Electronic Thesis and Dissertation Repository

Thesis Format

Integrated Article


Master of Science




Konermann, Lars


Magic number clusters refer to ion species that exhibit unusually high intensities in electrospray ionization (ESI) mass spectrometry (MS) experiments. The serine octamer cluster [Ser8+H]+ is of special interest since its formation mechanism and structure remain controversial, although a recently proposed model in the literature represents a possible candidate structure. Nonetheless, the formation mechanism of [Ser8+H]+ remains unexplored. Some hypotheses suggest that it may pre-exist in bulk solution, or that [Ser8+H]+ can be a collision-induced dissociation (CID) product of large clusters formed in evaporating ESI droplets. We used ESI-MS, mobile proton molecular dynamics (MPMD) simulations, and density functional theory (DFT) to probe the mechanism of ESI-induced [Ser8H]+ formation. The results obtained rule out existence of [Ser8+H]+ in bulk. Additionally, our data reveal that initial Ser clusters formed in shrinking ESI droplets are unstable and undergo CID. Ser monomers released during these dissociation events undergo low-temperature reclustering during free jet expansion. Subsequent CID events culminate in Ser8H+-dominated mass spectra.

Summary for Lay Audience

Mass spectrometry (MS) is a technique used in research and industry for qualitative and quantitative analyses (e.g., blood samples, petrochemicals, etc). To introduce analytes into the vacuum chamber of a mass spectrometer, various methods are available. Electrospray ionization (ESI) is one of the most used approaches that includes application of a high voltage to a conductive capillary containing the analyte solution. This voltage subsequently results in ionization of the analytes. One interesting property of mass spectrometers is their ability to mimic interstellar conditions. This makes the instruments indispensable to investigate molecules/compounds that form in vacuum.

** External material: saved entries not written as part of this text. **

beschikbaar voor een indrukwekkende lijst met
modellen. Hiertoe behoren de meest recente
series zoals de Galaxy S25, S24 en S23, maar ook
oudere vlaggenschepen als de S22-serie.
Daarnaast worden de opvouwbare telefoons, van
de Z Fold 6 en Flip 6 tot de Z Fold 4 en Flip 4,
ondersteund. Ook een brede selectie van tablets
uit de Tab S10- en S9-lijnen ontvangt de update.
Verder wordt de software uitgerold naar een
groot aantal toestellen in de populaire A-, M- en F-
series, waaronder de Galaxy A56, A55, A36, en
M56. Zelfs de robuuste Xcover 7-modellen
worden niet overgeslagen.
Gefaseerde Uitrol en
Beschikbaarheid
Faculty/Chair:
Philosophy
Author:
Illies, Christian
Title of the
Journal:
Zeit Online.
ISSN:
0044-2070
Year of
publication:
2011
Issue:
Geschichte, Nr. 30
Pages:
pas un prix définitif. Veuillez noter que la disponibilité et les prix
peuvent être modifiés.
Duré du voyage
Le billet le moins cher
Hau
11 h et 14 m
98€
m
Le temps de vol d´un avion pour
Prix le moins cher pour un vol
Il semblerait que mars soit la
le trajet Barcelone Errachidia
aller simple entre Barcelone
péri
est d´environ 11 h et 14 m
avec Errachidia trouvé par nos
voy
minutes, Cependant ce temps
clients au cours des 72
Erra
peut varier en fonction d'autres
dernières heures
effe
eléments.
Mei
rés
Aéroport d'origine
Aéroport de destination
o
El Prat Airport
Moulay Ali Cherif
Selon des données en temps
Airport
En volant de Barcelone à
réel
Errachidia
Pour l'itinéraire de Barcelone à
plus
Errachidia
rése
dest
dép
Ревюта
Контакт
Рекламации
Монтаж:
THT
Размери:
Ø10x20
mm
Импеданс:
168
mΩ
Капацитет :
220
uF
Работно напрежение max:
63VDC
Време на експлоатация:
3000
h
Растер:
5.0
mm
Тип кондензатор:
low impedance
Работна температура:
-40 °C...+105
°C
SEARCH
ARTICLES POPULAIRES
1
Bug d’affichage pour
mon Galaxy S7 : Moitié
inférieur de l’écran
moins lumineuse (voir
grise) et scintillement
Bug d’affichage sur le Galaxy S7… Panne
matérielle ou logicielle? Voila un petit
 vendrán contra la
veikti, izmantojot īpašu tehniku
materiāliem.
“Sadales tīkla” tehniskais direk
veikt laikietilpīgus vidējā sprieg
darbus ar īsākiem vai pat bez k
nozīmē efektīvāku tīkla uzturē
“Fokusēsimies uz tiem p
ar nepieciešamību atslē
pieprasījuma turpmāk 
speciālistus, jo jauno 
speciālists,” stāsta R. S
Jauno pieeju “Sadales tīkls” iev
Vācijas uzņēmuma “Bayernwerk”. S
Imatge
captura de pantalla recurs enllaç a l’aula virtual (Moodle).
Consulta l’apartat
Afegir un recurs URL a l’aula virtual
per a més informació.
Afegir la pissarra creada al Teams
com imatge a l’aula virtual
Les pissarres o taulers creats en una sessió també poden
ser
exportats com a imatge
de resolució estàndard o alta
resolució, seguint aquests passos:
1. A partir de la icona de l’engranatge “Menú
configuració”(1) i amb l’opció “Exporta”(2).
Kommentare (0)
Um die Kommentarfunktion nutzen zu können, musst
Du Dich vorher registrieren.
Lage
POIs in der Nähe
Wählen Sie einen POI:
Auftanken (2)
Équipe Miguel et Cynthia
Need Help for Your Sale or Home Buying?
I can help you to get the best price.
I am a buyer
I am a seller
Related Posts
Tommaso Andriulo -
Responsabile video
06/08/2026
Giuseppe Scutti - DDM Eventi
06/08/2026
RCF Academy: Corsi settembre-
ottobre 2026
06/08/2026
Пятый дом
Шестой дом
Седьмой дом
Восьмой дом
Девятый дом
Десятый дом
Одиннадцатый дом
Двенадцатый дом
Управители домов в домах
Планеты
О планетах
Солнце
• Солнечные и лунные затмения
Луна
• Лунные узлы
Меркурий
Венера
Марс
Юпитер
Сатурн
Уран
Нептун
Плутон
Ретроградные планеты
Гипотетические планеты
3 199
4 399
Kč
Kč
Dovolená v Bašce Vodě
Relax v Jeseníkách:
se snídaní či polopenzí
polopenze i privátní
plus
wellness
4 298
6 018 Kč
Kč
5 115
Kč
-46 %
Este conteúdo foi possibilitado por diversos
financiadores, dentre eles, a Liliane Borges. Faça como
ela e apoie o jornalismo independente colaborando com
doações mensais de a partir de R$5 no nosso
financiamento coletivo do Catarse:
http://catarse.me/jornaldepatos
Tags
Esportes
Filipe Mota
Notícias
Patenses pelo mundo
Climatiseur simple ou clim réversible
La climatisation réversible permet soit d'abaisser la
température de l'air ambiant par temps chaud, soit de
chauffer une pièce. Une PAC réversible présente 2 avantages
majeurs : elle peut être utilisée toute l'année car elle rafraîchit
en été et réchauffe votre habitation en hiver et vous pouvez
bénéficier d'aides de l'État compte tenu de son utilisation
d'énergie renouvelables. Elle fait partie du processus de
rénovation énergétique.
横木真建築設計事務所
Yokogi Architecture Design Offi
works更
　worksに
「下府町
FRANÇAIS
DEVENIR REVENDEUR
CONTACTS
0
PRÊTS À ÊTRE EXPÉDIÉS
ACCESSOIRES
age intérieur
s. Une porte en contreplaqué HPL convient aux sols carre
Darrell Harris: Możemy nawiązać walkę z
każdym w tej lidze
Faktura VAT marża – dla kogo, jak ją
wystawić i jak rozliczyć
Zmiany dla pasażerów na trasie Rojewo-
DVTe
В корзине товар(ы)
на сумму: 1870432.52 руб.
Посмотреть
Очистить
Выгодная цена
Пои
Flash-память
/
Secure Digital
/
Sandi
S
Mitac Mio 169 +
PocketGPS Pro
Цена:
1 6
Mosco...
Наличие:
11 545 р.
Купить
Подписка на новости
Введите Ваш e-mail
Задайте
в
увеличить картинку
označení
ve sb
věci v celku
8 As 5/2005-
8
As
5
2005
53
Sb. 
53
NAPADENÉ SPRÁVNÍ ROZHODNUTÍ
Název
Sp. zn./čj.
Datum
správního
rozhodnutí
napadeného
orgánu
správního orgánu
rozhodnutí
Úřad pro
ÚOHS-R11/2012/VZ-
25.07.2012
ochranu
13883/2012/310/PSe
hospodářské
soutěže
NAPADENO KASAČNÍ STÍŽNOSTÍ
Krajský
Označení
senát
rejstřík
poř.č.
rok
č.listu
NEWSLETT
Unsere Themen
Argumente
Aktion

Magic number clusters (MNC) are ions that show an unusually high abundance in mass spectrometry experiments. The serine octamer cluster is one particularly interesting MNC, as both its structure and formation mechanism remain incompletely understood. Existing hypotheses suggest that the cluster pre-exists in bulk solution or that it forms within evaporating ESI nanodroplets. Subsequent dissociation events may then produce the experimentally observable [Ser8+H]+.

In this thesis, MS experiments, molecular dynamics simulation (MD), and density functional theory (DFT) were utilized to investigate the formation mechanism of [Ser8+H]+ and gain insights about its structure. In chapter 2, the results rule out the existence of the cluster in bulk and droplets, suggesting the existence of experimentally observable [Ser8+H]+to be exclusive to vacuum conditions. On the basis of MS data and MD results, it is proposed that as ESI nanodroplets evaporate to dryness, Ser subunits aggregate and form large non-specific gaseous clusters. Dissociation of these nonspecific clusters is then followed by aggregation of neutral and positively charged Ser monomers in the gas phase. Subsequently, collision induced dissociation (CID) of these gas phase aggregates results in [Ser8+H]+.